Differences with MPTT and treebeard

Level vs depth

django-mptt and django-treebeard use two different names to designate almost the same thing: MPTT uses level and treebeard uses depth. Both are integers to show how much distant is a node from the top of the tree. The only difference is that level should start by convention with 1 and depth should start with 0.

Unfortunately, both MPTT and treebeard are wrong about the indexing: MPTT starts its level with 0 and treebeard starts its depth with 1.

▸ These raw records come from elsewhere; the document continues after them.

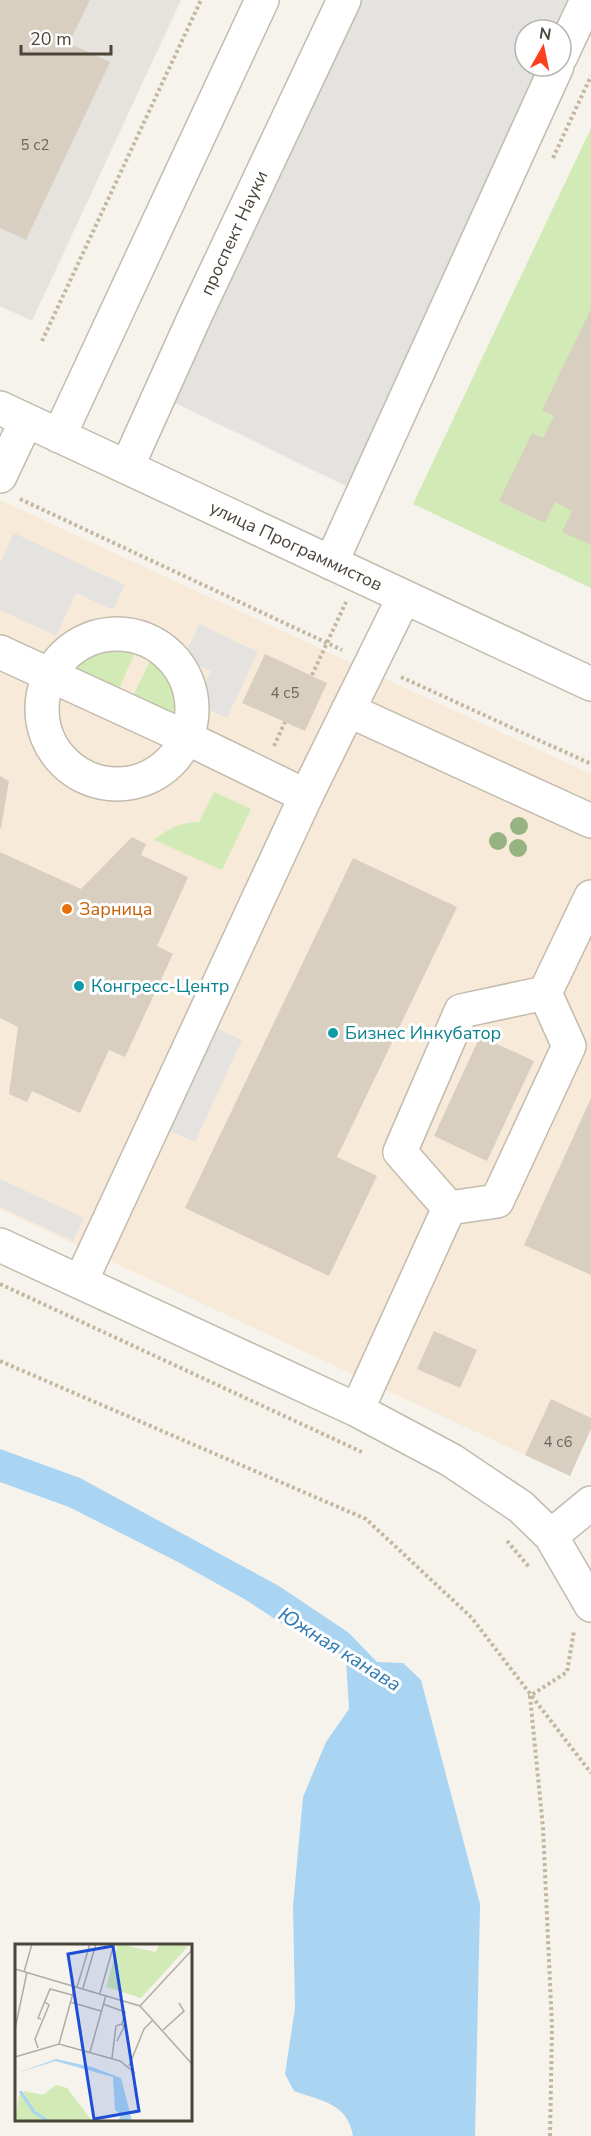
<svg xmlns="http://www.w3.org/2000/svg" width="591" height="2136" viewBox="0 0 591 2136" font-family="'Nunito Sans',sans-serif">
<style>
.commercial{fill:#f7ead8}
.industrial{fill:#e6e2dd}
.green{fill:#d2eab5}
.parking{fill:#e5e3e0}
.water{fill:#a9d4f2}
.building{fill:#d8cfc1}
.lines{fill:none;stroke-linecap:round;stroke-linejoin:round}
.minor-casing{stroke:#c2bbae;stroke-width:36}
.path{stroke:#c4b79f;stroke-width:4;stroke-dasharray:3 3;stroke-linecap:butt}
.minor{stroke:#fff;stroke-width:33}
.tree{fill:#97b381}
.food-dot{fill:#e8710a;stroke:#fff;stroke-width:2}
.culture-dot{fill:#0f9aa8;stroke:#fff;stroke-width:2}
.labels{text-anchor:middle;stroke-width:6;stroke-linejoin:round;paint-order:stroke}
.number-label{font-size:15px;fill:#6e675b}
.street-label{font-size:18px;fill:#4b4439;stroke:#fff}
.food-label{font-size:18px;fill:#c56008;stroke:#fff;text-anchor:start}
.culture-label{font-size:18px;fill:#0d838f;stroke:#fff;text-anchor:start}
.water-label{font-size:20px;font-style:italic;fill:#2e7ab2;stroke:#fff}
.inset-river{fill:none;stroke:#a9d4f2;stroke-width:3}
.inset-road{fill:none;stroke:#b2ada4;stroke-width:1.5}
.view{fill:#1d4ed8;fill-opacity:0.15;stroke:#1d4ed8;stroke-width:3}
.inset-edge{fill:none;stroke:#4b4439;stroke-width:3}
</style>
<rect width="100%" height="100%" fill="#f6f3ec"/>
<!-- commercial -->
<path class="commercial" d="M0,500L591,774V1429L570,1476L0,1209Z"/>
<!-- industrial -->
<path class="industrial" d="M0,0H181L32,321L0,306Z"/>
<!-- green -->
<path class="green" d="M591,128V588L413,504Z
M120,644L138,646L117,693L67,669C83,653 98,646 120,644Z
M153,655C176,676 184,693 180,724L131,700Z
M214,792L251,809L222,870L154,840C169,828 181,822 199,822Z"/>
<!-- parking -->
<path class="parking" d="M344,0H587L561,30H525V66H557L362,494L159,395Z
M14,533L125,585L113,610L76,593L56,636L0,610V563Z
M199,624L258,652L227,718L196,704L211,671L183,659Z
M216,1028L242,1040L195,1142L168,1130Z
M0,1179L84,1218L73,1241L0,1207Z"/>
<!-- water -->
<path class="water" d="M0,1449L80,1478L279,1586L349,1633L377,1662L403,1663L421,1680L480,1904L475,2136H353C348,2103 321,2101 294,2091L285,2074L295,2008L293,1906L303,1797L326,1742L349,1709L346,1659L329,1646L281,1623L246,1600L180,1563L69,1507L0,1482Z"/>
<!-- building -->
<path class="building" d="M0,0H90L69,43L110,62L26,240L0,228Z
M591,309V545L562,532L572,511L555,502L545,523L499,501L532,433L543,438L554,416L542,410Z
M265,654L327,683L305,731L242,703Z
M0,776L9,781L1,828H0Z
M132,837L146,844L141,855L188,877L157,946L173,954L125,1057L109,1050L80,1113L32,1091L27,1102L9,1094L18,1027L0,1018V852L81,889Z
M353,858L457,907L337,1157L377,1176L329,1276L185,1208Z
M480,1036L534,1061L487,1161L434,1136Z
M591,1098V1275L524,1245Z
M434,1331L477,1350L460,1388L417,1369Z
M551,1399L591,1418V1429L570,1476L525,1455Z"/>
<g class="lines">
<!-- minor casing -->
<g class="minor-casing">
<path id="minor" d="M561,56L587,0
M0,408L591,684
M59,436L262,0
M127,467L195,316L344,0
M0,476L26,421
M331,563L557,66
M42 709a75 75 0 1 1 150 0a75 75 0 1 1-150 0Z
M0,652L187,738L306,796
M348,710L591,821
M449,1208L497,1201L569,1046L545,993
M0,1245L357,1410L451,1460L521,1507L551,1536L591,1605
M81,1281L306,796L404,597
M357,1410L449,1208L400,1152L461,1011L545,993L591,897
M551,1536L591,1503"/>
</g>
<!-- path -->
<path class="path" d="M553,158L591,76
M42,341L201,0
M20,499L342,650
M312,675L346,602
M401,677L591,764
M274,746L285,722
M0,1284L364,1453
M0,1361L366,1519L471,1617L591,1773
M507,1541L529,1567
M550,2136L552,2027L543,1828L530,1696L567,1672L574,1631"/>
<!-- minor -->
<use href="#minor" class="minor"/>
</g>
<!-- trees -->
<g class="tree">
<circle cx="519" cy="826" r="9"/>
<circle cx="498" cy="841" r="9"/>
<circle cx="518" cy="848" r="9"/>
</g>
<!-- markers -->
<circle class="food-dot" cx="67" cy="909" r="6"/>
<g class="culture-dot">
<circle cx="79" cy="986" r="6"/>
<circle cx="333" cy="1033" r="6"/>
</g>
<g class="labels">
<!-- number labels -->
<g class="number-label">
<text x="35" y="150">5 с2</text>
<text x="285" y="698">4 с5</text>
<text x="558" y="1447">4 с6</text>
</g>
<!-- street labels -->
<g class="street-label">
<text transform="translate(234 233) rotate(-65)" y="6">проспект Науки</text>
<text transform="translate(296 546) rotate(25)" y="6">улица Программистов</text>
</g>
<!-- food labels -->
<g class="food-label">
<text x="79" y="915">Зарница</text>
</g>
<!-- culture labels -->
<g class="culture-label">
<text x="91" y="992">Конгресс-Центр</text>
<text x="345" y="1039">Бизнес Инкубатор</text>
</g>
<!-- water labels -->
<g class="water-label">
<text transform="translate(340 1649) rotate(32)" y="7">Южная канава</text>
</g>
</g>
<!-- overview -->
<g transform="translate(15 1944)">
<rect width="177" height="177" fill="#f6f3ec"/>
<path d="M103,0L141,8L144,0H175L126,54L91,43ZM41,141L52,144L77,177H0L4,151L10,147L28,151Z" fill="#d2eab5"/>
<path d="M41,115L77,123L106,134L117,177H103L106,171L100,166L98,133L40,117L0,130Z" fill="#a9d4f2"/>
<path class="inset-river" d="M5,147L19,168L33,177"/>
<path class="inset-road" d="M0,25L125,62L177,120M9,28L17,0M62,43L75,0M68,44L81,0M85,49L99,0M55,58L86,67M88,60L110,68L107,80L101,82L97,114M125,62L177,6M26,75L23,74L35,45L57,51M0,85L12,28M148,86L169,67L164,59M102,97L109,83L107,80M44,100L60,42M23,104L20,95L34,61L30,58M75,108L91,51M0,113L44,100L105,117L120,129M114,122L129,85L138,76"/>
<path class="view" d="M98,2L124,167L79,175L53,10Z"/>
<rect width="177" height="177" class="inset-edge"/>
</g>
<!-- north arrow -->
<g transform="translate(543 48) rotate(9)"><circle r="28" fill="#ffffff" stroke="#b7b4b0" stroke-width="1.5"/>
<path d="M0-4.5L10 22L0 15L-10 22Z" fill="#fc3f1d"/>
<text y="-9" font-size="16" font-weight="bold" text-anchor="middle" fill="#4b4439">N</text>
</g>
<!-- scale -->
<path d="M21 45v9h90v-9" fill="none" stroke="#4b4439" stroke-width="3"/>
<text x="30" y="45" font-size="18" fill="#4b4439" stroke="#ffffff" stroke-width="4.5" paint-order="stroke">20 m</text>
</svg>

Django-tree finally fixes this issue by implementing a level starting by 1, and no depth to avoid confusion. One name had to be chosen, and I find that “level” represents more accurately the idea that we deal with an abstract tree, where all the node of the same level are on the same row. In comparison, “depth” sounds like we’re actually digging a real root, and it gives the impression that a child of a root can be at a different depth than a child of another root, like in real life.

Contributing

To run the run_tests.py and run_benchmark.py scripts:

  • Make sure you have uv installed
  • uv sync --group benchmark
  • docker run --rm -e POSTGRES_DB=tree -e POSTGRES_USER=tree -e POSTGRES_PASSWORD=test-only -p 5432:5432 postgres:latest -d
  • uv run run_tests.py to run regression tests
  • uv run run_benchmark.py to run the full benchmark against other tree solutions (very long)

License

django-tree is released under the BSD license. See LICENSE.